John Davison, director of litigation at the Electronic Privacy Information Center, agreed that vehicle searches were unfairly conducted to a relatively low legal standard and that there was no need for a warrant.
“If information obtained using Berla later leads to a criminal prosecution, the evidence will be excluded if law enforcement lacked the requisite reasonable suspicion or probable cause at the time the data was exposed. “It’s possible,” Davison said. “But as a practical matter, police can certainly get that data in the first instance because there is no judge on scene when law enforcement is stopping a vehicle.”
computer on wheels
Berla declined to comment for this article, but Lemaire has spoken openly about the software in the past, and in one case his team removed 70 cell phones from the infotainment system of a rented Ford Explorer.
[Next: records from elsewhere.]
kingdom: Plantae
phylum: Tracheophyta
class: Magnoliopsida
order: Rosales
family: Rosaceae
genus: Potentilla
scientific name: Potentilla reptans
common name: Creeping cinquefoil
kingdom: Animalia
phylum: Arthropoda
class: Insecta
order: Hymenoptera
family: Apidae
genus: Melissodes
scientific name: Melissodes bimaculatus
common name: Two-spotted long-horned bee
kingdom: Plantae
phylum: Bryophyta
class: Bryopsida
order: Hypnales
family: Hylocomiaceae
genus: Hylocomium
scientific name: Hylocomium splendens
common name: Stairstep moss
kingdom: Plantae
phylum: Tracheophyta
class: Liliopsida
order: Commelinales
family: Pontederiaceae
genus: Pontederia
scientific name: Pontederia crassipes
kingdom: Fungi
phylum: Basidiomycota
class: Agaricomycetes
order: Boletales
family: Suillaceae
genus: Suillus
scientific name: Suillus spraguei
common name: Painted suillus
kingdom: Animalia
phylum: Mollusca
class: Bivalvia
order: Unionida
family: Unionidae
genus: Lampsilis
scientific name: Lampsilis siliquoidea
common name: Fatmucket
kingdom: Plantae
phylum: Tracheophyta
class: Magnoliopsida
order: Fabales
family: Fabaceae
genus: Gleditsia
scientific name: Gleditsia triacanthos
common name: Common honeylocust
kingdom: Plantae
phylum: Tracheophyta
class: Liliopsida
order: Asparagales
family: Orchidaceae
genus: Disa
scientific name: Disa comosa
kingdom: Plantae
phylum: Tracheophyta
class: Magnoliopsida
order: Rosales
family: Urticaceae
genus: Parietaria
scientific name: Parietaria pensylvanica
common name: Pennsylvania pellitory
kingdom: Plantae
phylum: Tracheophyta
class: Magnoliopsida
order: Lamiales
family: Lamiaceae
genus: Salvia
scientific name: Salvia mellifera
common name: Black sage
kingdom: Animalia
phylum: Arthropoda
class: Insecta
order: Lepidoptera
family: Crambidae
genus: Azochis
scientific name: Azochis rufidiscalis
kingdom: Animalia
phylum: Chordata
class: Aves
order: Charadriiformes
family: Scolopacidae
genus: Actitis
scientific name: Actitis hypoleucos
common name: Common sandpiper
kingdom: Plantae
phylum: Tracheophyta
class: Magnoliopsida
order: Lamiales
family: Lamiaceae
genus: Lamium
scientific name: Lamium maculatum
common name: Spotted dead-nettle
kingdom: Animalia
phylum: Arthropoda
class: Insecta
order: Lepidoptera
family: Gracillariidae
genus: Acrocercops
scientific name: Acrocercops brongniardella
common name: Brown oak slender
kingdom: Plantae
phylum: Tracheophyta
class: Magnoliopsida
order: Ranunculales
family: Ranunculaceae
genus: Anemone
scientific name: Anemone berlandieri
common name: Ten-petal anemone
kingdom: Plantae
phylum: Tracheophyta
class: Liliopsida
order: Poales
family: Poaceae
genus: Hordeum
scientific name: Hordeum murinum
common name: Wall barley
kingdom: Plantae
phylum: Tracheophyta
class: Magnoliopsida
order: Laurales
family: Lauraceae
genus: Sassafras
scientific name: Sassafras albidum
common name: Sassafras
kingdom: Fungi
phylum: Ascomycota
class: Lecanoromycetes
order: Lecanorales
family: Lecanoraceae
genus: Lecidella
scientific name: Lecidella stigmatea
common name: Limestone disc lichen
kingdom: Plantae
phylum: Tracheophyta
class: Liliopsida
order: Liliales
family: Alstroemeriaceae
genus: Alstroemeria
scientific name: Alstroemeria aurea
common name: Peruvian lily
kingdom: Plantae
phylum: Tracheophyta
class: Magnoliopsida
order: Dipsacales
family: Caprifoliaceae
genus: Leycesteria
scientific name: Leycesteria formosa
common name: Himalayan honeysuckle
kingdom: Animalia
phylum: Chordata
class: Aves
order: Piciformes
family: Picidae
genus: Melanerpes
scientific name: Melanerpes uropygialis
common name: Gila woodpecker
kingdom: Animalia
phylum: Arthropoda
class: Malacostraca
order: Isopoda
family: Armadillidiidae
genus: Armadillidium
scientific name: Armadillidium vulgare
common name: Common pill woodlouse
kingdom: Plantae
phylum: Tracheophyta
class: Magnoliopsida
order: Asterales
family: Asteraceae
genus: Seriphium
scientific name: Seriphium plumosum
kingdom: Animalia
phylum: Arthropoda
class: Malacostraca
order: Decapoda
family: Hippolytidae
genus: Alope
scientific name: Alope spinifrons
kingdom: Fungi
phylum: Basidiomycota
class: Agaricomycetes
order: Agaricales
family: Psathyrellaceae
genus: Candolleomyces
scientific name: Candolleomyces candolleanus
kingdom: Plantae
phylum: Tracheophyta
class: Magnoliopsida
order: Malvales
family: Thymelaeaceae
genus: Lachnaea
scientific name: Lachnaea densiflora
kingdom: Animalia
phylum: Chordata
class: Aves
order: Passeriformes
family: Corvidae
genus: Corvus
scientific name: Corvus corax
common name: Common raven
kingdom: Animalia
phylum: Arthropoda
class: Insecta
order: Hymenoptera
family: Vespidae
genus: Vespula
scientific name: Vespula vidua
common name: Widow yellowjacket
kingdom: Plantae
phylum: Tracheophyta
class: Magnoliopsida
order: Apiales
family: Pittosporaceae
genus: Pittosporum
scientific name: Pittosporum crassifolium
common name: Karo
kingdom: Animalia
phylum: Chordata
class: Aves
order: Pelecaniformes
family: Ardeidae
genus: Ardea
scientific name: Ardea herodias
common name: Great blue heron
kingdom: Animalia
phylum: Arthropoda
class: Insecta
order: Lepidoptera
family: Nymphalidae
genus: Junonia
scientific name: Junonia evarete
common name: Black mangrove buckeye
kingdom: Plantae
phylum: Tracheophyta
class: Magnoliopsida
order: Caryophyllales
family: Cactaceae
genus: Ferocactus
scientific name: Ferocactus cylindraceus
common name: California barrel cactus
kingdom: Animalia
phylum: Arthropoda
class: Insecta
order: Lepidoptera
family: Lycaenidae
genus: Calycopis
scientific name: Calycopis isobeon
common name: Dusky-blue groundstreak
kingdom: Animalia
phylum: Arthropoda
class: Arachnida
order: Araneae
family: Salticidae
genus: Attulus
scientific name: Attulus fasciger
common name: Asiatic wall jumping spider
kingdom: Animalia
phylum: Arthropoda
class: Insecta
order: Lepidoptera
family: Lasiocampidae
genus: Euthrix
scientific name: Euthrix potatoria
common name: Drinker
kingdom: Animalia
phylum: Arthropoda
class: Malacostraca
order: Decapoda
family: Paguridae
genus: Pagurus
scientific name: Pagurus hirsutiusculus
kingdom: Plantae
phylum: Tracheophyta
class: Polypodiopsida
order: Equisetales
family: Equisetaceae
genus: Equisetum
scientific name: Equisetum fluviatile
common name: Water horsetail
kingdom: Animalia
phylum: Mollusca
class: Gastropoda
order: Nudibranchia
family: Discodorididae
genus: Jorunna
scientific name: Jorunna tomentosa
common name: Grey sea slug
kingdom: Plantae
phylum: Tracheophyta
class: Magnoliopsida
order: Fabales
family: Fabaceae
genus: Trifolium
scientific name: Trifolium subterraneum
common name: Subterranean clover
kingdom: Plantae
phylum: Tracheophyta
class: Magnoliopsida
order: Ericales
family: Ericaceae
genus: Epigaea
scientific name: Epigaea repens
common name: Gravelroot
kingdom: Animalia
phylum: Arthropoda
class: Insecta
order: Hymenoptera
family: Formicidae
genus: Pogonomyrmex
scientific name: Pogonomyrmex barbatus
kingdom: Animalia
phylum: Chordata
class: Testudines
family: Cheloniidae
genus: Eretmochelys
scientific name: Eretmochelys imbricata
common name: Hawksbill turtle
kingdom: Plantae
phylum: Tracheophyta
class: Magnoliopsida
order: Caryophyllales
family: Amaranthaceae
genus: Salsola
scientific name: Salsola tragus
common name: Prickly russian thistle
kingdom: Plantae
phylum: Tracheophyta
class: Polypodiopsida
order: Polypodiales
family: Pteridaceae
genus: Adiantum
He told a podcast interviewer that he had extracted data from the site, collected call records and contact information. , SMS history, and even his Facebook and his Twitter posts.
“When you sit down and read the text messages, it’s pretty funny,” he says.
In another now-deleted podcast, Lemaire even more bluntly stated that many of the people using the infotainment systems he studied were “not doing anything wrong, but they were prostitutes and assaulters.” “It’s pretty funny to see people text and demand answers.” Go to NBC News.
A big problem with data extraction at scale is that it is largely unknown to most people.
“Most people who use their cars to send text messages are aware that their cars are processing the data,” said Cody Wehnke, senior policy adviser for surveillance, privacy, and technology at the ACLU. I don’t think I’m surprised,” he said. . “What’s surprising to them is that that information is retained.”
According to McKeever, data retention stems from the fact that cars have essentially become computers.
“Just like any other computer, what’s stored there remains a file,” he said of infotainment centers and other systems. “Automotive computers use the same basic technology as regular computers, and some even use the same operating systems.”
McKeever said data retention is difficult to avoid given the way computers work, but manufacturers can “make it easy for customers to delete that information.”
He said today’s computerized car features were not built with consumer privacy in mind. He said enforcing privacy would cost millions of dollars, supply chain changes could cost years’ worth of money, and it would not be an easy problem to solve.
Previous public statements from LeMere say the automaker is well aware of the mountain of data it stores and what Berla’s products can do.
He has spoken in the past about his close relationships with automakers and their suppliers, and at a Department of Homeland Security event in 2016, he spoke about how Verla customers can easily access their technology when they need it. said it provides security expertise to manufacturers.
He told the audience that he would only do business if infotainment system manufacturers agreed to give law enforcement access to their products.
“When we go out and do presentations, it’s really a double-edged sword. Everyone is immediately scared to death and doesn’t want to plug anything into their car again,” Lemaire said. “But I hope you guys don’t try to kill anyone, so it’ll work out.”
recorded future
intelligence cloud.
learn more.
There are no past articles
There are no new articles
Suzanne Smalley is a reporter covering privacy, disinformation and cybersecurity policy at The Record. She previously worked as a cybersecurity reporter at Cyber Scoop and Reuters. Early in her career, Suzanne covered Boston police for the Boston Globe and covered two presidential campaigns for Newsweek. She lives in Washington with her husband and her three children.